MA4, the young Griffon Vulture (Gyps fulvus) wing-tagged at Jbel Moussa on 24 May 2015 (photo 1) was found dead at Tarifa island, southern Spain on 14 August 2015. It should be noted that after it’s wing-tagging, MA4 stayed 3 days locally at Jbel Moussa roosting with other vultures. Javier Rivas Salvador, a MSc student in ‘Biodiversity and Conservation Biology’, found the dead vulture at Tarifa island in an advanced decomposition state (photo 2), so probably it was dead weeks before it was found.

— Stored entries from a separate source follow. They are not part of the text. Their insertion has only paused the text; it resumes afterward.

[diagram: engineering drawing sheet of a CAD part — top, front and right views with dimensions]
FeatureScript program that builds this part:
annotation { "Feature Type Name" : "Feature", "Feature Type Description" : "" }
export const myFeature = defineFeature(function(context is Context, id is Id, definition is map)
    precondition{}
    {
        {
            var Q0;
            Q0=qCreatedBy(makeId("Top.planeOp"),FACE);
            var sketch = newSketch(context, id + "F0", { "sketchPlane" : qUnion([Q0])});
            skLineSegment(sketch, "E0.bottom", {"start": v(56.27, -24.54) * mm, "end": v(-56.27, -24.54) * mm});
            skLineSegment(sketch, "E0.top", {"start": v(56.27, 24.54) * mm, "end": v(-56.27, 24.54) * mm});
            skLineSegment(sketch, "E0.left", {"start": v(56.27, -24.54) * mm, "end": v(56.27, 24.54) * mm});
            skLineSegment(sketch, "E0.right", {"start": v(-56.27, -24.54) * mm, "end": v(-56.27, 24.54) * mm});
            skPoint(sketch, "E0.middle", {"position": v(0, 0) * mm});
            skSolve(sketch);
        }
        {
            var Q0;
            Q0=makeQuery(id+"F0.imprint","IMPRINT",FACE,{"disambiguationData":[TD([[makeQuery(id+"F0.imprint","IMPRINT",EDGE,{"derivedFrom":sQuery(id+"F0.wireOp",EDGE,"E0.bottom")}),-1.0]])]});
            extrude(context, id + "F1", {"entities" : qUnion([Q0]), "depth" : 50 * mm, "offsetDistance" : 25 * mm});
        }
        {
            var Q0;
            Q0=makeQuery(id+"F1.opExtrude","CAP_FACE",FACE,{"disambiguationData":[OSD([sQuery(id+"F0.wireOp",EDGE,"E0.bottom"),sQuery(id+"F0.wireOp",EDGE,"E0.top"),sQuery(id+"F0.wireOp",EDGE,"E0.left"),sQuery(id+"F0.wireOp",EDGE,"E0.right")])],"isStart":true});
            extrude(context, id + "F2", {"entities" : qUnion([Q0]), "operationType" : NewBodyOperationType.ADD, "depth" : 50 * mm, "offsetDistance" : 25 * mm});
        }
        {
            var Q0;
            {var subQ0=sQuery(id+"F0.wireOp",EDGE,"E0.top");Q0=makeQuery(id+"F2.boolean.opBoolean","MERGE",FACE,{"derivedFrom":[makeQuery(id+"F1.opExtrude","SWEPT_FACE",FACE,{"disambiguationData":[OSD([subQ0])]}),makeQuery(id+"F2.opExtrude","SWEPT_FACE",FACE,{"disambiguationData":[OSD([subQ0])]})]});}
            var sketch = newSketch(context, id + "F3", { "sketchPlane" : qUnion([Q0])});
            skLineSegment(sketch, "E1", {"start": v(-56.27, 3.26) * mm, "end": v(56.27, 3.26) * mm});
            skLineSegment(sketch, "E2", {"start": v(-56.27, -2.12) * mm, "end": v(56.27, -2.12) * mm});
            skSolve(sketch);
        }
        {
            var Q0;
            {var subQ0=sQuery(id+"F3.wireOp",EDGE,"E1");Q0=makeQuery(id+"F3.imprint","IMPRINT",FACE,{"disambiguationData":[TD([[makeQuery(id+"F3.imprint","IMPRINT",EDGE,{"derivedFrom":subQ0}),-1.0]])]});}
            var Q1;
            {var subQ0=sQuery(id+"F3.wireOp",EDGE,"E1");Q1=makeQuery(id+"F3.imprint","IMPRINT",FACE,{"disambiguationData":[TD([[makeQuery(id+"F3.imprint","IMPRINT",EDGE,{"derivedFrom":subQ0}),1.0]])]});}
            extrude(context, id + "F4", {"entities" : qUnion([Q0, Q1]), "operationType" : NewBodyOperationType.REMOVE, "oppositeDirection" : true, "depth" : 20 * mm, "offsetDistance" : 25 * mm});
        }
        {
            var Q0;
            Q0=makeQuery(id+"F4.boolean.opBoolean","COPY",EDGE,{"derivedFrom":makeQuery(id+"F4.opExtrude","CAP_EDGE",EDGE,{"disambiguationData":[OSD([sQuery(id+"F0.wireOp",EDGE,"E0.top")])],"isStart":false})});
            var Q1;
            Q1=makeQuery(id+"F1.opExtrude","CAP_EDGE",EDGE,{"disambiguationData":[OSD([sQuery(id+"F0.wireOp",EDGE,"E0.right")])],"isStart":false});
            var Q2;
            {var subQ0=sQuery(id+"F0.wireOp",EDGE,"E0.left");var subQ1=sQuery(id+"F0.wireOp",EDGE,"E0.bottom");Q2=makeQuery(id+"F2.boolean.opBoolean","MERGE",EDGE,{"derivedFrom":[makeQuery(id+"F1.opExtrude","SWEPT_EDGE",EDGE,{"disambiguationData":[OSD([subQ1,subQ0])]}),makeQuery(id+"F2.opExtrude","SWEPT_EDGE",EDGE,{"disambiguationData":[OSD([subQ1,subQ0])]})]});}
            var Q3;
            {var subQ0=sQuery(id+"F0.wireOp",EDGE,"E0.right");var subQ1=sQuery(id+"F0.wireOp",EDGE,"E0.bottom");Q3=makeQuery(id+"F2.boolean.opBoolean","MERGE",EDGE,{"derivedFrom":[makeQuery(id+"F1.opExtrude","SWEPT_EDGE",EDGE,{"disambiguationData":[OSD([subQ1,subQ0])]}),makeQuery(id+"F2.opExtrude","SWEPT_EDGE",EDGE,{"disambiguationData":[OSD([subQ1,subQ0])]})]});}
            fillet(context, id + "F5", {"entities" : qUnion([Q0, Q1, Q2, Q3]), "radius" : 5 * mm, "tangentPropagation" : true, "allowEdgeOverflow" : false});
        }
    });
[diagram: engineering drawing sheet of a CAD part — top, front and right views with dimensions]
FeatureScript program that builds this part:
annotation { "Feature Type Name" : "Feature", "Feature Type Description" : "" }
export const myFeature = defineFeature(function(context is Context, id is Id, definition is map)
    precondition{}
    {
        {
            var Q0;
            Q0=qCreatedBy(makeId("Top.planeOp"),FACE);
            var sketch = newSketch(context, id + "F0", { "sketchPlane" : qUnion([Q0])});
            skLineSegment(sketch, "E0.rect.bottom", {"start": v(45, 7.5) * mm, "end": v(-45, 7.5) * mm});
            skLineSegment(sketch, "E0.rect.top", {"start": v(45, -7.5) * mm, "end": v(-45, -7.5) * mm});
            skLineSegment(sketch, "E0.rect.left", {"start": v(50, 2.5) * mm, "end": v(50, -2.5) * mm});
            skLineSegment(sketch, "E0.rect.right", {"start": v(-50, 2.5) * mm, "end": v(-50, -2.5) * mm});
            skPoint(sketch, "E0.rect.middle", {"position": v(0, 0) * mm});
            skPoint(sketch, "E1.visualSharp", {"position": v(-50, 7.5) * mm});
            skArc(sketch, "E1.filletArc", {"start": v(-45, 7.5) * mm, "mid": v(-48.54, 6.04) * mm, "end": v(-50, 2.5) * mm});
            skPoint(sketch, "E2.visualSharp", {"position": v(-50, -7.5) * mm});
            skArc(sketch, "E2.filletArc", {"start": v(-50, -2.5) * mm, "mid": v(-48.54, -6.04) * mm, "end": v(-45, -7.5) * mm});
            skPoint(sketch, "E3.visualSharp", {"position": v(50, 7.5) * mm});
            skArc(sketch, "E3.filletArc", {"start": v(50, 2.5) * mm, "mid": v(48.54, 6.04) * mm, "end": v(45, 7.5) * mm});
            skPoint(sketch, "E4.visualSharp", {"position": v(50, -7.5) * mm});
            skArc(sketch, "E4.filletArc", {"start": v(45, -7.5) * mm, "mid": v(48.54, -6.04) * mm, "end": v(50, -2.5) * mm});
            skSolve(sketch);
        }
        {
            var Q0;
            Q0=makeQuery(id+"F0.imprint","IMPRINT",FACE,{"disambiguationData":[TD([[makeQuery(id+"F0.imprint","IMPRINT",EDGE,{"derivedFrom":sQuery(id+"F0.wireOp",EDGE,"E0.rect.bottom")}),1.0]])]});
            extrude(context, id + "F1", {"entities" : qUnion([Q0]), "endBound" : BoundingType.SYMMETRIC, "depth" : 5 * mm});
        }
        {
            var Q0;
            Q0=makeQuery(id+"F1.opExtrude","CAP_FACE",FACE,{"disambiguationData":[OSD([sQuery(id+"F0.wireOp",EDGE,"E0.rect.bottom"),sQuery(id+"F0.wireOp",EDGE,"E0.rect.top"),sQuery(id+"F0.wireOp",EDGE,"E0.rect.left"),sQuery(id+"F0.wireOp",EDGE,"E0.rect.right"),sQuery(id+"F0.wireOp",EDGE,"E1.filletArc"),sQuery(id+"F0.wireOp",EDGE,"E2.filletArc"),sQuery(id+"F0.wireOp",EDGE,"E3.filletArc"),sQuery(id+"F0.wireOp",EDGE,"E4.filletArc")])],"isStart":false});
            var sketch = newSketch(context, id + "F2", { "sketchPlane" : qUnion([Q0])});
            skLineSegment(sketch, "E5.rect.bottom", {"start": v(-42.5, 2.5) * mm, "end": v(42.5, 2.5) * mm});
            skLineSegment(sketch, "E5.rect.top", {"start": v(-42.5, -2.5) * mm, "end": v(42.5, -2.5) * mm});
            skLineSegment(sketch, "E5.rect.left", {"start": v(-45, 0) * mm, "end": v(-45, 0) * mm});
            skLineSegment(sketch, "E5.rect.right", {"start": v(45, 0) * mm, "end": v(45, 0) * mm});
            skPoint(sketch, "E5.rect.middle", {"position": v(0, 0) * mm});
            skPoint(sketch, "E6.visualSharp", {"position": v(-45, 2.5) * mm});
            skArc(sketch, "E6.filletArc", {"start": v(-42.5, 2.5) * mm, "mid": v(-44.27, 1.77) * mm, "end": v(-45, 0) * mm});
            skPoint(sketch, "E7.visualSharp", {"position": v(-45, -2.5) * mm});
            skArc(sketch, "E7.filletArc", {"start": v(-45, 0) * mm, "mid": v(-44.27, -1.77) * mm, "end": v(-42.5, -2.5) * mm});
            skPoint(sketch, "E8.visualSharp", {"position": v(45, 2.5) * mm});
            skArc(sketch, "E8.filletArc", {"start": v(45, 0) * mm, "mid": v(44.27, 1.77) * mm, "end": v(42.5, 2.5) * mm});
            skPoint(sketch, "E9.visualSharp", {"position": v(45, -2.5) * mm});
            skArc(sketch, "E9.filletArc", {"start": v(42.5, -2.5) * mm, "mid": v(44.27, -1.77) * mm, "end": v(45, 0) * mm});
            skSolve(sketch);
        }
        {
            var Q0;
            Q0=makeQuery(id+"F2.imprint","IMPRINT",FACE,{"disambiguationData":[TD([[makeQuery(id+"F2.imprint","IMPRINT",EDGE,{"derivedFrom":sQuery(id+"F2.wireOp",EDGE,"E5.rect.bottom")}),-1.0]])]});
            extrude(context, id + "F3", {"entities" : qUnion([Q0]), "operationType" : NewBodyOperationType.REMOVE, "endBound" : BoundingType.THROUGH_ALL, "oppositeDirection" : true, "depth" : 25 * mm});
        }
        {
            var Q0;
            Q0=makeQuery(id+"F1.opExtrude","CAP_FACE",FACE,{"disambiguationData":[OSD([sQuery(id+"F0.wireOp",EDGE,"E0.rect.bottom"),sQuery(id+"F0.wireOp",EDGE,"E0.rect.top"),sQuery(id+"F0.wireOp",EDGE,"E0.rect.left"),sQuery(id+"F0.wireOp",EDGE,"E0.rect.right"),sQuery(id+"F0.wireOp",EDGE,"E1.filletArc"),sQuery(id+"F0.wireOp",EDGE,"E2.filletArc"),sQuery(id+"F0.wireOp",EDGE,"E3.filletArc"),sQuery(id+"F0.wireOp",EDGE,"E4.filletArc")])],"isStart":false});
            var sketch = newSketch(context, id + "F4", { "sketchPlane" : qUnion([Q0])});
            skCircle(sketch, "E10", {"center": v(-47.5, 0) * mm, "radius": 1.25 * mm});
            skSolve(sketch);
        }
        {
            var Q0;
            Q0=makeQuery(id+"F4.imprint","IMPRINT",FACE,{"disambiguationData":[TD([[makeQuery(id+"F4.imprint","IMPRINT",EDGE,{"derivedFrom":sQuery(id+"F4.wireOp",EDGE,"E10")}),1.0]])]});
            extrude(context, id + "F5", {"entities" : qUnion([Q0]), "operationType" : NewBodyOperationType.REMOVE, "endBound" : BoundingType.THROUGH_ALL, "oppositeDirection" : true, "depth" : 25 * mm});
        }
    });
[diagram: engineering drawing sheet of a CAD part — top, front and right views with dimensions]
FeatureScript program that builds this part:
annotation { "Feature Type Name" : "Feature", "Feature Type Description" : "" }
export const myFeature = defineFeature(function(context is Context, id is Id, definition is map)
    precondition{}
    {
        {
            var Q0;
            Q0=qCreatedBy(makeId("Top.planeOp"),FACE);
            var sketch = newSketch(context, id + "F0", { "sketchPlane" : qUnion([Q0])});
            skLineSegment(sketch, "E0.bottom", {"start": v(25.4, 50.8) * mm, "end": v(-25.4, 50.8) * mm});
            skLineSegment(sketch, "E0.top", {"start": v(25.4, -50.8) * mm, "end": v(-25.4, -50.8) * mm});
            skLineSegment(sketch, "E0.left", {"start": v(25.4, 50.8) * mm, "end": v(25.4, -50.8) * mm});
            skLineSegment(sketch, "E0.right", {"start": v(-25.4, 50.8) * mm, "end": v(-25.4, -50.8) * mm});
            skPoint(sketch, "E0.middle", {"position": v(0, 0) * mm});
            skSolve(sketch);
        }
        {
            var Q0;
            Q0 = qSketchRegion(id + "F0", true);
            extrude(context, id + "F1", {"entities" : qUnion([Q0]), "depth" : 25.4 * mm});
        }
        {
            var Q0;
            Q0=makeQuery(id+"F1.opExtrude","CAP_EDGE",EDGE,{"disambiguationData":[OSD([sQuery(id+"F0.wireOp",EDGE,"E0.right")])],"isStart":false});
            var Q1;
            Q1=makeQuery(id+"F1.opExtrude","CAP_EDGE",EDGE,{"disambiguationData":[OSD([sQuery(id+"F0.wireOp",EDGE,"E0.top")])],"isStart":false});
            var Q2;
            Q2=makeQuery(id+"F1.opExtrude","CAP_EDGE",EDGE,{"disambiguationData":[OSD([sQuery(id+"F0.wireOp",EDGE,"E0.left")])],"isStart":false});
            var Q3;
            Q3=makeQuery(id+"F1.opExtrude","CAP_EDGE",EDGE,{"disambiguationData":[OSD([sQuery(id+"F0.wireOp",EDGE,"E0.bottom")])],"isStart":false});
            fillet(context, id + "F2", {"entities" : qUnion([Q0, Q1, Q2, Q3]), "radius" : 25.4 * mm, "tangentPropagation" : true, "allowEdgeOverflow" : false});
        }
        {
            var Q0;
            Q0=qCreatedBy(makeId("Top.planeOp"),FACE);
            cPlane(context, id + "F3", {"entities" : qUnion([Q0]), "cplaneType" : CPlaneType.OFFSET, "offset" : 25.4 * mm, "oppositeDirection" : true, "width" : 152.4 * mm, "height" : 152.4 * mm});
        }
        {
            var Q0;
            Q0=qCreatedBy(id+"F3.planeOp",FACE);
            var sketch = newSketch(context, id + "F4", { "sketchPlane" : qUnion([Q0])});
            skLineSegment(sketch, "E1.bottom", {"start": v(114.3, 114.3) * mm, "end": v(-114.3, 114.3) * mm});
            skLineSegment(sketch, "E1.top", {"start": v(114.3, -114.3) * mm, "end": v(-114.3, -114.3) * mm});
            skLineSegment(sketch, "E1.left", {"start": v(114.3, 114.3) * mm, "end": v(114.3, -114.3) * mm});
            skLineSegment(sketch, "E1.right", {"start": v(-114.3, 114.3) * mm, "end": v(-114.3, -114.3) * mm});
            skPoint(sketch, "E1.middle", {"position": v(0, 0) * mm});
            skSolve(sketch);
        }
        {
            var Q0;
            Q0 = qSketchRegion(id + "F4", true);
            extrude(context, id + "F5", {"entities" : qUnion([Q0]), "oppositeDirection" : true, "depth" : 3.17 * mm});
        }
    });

While we don’t know exactly the causes of the death, but most likely it was due to the poor body condition of the bird which did not unable it to reach Spain safely (Griffon Vultures still crossing the Strait to Europe as late as July and some even in August and September). Crossing the Strait of Gibraltar (and other straits) is a difficult task for such large birds as Griffon Vultures which were not evolved to use flapping-powered flights. And crossing the straits in unfavourable wind direction is a risky decision.
Similar cases were recorded of vultures reaching southern Iberia in very poor conditions or found dead at shores. For example, David Cuenca and Gonzalo Muñoz reported that 3 Griffon Vultures fell into the sea and died. Others Griffons and a Rüppell’s Vulture were forcibly landed by gulls at Tarifa island on 10 June 2016, see photos and the story at Rare Birds in Spain website).
Cases of vultures found dead along the Moroccan coast are rare only because of the scarcity of observers. However, there was a recent case probably involved a bird just arriving from Europe and found dead at the shores of Fnideq (photo 3).